▶ Brief
Repeat exactly the lines from the first line of the records through the line containing "make是最常用的构建工具之", and nothing more.

▶ Recorded information
Start of Block

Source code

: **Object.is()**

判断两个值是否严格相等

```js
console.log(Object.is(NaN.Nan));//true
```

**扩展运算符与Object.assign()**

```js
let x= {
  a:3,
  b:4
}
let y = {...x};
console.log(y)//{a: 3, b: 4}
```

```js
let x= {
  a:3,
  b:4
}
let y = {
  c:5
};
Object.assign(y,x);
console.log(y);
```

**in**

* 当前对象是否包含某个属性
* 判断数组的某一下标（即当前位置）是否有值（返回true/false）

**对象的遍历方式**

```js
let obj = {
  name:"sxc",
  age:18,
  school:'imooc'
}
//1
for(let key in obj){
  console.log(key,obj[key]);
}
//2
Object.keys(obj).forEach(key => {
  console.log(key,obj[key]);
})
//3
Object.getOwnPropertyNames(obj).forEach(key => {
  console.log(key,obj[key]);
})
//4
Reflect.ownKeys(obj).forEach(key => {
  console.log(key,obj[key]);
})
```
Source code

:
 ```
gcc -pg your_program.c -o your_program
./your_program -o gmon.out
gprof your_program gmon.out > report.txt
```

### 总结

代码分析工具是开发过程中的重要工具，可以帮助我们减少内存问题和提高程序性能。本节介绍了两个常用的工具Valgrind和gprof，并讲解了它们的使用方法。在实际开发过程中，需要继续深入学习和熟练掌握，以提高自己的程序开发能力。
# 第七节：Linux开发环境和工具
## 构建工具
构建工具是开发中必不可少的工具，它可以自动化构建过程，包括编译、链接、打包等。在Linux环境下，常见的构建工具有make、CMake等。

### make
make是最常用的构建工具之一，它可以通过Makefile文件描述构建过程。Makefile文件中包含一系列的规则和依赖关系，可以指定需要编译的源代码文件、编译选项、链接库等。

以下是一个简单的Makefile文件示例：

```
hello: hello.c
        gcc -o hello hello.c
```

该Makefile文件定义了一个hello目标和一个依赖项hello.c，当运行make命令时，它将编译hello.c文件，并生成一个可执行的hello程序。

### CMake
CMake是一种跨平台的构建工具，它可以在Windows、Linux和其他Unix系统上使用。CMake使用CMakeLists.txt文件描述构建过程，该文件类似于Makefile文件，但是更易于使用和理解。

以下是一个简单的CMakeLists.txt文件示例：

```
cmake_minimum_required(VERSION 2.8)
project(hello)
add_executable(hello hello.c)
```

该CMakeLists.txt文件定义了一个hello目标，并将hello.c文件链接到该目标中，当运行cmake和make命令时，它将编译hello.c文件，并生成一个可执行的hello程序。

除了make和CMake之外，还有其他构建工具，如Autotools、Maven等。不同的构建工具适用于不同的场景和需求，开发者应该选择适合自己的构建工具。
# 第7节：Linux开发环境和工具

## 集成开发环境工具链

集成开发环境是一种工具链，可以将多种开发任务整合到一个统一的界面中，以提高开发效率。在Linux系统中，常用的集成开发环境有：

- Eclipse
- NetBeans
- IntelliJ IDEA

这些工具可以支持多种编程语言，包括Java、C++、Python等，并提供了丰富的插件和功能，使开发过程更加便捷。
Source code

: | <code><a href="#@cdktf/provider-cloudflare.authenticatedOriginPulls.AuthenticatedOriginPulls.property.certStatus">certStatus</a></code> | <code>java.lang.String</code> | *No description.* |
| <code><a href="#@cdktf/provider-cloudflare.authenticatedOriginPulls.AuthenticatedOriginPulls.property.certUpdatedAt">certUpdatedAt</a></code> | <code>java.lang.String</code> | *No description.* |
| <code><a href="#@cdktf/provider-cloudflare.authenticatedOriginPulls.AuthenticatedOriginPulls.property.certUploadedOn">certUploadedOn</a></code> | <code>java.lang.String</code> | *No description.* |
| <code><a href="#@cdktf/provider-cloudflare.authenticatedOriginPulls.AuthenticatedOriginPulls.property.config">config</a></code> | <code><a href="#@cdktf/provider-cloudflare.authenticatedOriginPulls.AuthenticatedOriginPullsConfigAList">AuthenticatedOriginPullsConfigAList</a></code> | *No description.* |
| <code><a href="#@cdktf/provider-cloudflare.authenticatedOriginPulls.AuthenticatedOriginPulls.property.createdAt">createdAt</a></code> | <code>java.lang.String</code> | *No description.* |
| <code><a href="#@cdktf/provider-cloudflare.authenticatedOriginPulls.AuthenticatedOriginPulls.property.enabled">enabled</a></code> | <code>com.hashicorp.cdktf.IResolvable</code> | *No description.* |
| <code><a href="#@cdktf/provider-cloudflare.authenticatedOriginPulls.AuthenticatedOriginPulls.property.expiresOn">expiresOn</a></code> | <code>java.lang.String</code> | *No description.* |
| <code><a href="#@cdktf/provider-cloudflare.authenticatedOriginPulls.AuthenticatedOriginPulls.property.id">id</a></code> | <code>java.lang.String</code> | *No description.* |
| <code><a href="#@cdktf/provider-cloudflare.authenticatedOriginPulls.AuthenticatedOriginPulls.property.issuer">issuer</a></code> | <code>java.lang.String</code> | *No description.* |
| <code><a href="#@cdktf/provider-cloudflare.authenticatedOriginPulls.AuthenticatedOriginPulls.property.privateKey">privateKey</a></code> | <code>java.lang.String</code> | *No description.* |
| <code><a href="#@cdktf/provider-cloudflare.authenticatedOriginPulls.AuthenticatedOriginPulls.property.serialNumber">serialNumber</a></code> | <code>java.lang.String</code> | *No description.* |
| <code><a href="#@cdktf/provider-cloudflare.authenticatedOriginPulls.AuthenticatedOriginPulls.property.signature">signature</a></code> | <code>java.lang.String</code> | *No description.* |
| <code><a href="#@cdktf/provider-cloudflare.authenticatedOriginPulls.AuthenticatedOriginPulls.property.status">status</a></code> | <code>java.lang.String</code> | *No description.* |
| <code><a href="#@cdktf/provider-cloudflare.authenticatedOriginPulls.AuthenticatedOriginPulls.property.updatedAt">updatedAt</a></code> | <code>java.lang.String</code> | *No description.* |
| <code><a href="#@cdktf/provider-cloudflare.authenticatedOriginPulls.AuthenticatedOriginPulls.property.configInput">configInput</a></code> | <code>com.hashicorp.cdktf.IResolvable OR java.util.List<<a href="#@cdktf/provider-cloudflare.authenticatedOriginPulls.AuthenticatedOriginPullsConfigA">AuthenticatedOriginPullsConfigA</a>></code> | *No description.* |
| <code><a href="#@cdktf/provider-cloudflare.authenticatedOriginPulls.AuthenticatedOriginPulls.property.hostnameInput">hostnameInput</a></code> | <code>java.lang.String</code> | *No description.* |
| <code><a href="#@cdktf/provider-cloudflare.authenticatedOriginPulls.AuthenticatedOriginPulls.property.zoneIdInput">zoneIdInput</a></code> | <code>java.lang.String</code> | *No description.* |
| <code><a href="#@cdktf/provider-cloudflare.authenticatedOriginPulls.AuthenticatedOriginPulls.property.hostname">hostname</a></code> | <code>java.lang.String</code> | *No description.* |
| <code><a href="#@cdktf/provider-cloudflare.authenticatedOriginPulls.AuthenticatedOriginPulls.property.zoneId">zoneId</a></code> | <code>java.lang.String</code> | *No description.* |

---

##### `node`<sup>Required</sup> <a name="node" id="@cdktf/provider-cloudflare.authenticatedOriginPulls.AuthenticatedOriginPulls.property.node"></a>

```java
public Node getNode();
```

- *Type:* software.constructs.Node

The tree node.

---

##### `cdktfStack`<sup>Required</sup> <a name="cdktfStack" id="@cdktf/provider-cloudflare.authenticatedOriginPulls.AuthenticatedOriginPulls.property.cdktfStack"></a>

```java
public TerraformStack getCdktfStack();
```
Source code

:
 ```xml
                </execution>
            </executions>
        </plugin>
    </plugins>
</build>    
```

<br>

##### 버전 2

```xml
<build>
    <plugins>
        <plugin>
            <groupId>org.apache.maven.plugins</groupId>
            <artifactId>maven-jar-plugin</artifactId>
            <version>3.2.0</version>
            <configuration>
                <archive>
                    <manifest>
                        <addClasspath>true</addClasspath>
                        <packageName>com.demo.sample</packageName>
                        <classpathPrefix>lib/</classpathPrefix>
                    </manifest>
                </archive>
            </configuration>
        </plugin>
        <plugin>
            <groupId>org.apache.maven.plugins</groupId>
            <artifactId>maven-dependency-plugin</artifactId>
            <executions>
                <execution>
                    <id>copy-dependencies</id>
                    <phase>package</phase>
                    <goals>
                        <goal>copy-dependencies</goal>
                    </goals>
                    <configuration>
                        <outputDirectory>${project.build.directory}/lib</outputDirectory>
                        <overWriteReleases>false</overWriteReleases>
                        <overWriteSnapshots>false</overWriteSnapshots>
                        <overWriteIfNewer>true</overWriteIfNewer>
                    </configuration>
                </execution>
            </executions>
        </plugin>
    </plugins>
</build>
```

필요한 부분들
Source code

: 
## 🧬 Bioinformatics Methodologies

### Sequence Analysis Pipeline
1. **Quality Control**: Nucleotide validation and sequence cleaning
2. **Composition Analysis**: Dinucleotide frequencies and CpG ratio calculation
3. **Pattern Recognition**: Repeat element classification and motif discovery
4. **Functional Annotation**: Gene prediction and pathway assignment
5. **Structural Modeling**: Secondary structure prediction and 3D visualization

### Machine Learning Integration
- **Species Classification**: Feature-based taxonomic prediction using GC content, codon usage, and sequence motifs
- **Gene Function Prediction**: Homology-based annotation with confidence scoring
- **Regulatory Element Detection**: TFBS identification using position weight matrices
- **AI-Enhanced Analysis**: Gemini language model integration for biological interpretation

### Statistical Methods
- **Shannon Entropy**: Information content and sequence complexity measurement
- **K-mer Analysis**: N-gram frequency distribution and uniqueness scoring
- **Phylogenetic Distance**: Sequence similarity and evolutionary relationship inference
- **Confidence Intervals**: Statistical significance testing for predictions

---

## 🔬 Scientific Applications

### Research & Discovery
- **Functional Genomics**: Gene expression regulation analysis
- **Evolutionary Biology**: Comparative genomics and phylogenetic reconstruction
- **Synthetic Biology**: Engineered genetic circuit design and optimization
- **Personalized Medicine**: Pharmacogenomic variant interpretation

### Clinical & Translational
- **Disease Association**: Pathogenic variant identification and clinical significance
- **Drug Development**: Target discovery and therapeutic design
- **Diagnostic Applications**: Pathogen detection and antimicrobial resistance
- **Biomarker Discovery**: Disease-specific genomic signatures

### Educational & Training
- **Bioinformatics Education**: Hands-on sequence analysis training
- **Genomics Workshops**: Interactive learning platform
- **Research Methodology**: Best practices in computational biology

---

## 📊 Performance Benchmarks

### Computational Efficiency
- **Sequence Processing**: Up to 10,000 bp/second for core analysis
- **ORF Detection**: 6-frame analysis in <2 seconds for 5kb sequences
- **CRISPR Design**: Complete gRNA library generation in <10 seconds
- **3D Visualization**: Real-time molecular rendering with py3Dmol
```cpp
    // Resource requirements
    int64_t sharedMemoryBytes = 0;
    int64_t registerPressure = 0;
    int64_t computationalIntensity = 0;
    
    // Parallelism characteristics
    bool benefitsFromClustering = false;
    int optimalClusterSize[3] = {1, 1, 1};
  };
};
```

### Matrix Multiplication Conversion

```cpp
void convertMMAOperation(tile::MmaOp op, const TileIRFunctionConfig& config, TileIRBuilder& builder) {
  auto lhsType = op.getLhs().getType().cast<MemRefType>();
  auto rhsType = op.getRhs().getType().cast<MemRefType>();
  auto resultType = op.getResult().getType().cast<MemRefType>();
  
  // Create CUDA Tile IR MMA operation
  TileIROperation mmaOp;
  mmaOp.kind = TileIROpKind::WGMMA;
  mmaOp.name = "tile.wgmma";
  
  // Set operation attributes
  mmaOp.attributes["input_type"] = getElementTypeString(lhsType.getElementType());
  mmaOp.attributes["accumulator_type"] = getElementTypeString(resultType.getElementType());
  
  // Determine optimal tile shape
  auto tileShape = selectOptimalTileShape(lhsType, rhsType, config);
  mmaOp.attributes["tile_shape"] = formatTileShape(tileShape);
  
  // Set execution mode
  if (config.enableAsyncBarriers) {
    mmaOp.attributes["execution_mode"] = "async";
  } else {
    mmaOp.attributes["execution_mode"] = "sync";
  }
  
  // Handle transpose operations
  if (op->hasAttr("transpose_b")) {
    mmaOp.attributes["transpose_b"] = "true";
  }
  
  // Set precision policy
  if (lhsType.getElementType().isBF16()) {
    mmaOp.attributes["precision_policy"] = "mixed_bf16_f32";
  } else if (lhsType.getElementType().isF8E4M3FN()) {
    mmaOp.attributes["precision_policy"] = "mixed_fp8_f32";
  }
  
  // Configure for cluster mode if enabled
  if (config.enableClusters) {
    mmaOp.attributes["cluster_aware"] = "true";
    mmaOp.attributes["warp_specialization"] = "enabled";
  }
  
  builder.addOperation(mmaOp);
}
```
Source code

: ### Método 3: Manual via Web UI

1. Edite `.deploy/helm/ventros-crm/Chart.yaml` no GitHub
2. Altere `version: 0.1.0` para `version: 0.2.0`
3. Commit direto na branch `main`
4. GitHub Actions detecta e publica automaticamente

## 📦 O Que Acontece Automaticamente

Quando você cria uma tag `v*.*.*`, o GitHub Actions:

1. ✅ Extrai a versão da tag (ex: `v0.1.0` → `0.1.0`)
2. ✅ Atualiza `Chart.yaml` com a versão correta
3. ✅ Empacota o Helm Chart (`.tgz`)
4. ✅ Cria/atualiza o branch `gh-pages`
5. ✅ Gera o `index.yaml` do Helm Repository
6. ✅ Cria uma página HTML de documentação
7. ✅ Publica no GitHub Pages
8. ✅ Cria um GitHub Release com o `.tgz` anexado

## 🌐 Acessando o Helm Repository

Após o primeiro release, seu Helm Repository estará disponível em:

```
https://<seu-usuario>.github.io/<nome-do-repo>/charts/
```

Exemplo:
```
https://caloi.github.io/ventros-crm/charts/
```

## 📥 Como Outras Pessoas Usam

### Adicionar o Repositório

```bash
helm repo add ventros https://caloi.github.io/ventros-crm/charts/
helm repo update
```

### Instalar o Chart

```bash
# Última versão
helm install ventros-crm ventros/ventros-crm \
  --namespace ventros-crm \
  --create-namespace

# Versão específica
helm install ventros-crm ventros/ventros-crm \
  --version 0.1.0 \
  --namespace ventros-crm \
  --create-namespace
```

End of Block

▶ Output for this exercise
Source code

: **Object.is()**

判断两个值是否严格相等

```js
console.log(Object.is(NaN.Nan));//true
```

**扩展运算符与Object.assign()**

```js
let x= {
  a:3,
  b:4
}
let y = {...x};
console.log(y)//{a: 3, b: 4}
```

```js
let x= {
  a:3,
  b:4
}
let y = {
  c:5
};
Object.assign(y,x);
console.log(y);
```

**in**

* 当前对象是否包含某个属性
* 判断数组的某一下标（即当前位置）是否有值（返回true/false）

**对象的遍历方式**

```js
let obj = {
  name:"sxc",
  age:18,
  school:'imooc'
}
//1
for(let key in obj){
  console.log(key,obj[key]);
}
//2
Object.keys(obj).forEach(key => {
  console.log(key,obj[key]);
})
//3
Object.getOwnPropertyNames(obj).forEach(key => {
  console.log(key,obj[key]);
})
//4
Reflect.ownKeys(obj).forEach(key => {
  console.log(key,obj[key]);
})
```
Source code

:
 ```
gcc -pg your_program.c -o your_program
./your_program -o gmon.out
gprof your_program gmon.out > report.txt
```

### 总结

代码分析工具是开发过程中的重要工具，可以帮助我们减少内存问题和提高程序性能。本节介绍了两个常用的工具Valgrind和gprof，并讲解了它们的使用方法。在实际开发过程中，需要继续深入学习和熟练掌握，以提高自己的程序开发能力。
# 第七节：Linux开发环境和工具
## 构建工具
构建工具是开发中必不可少的工具，它可以自动化构建过程，包括编译、链接、打包等。在Linux环境下，常见的构建工具有make、CMake等。

### make
make是最常用的构建工具之一，它可以通过Makefile文件描述构建过程。Makefile文件中包含一系列的规则和依赖关系，可以指定需要编译的源代码文件、编译选项、链接库等。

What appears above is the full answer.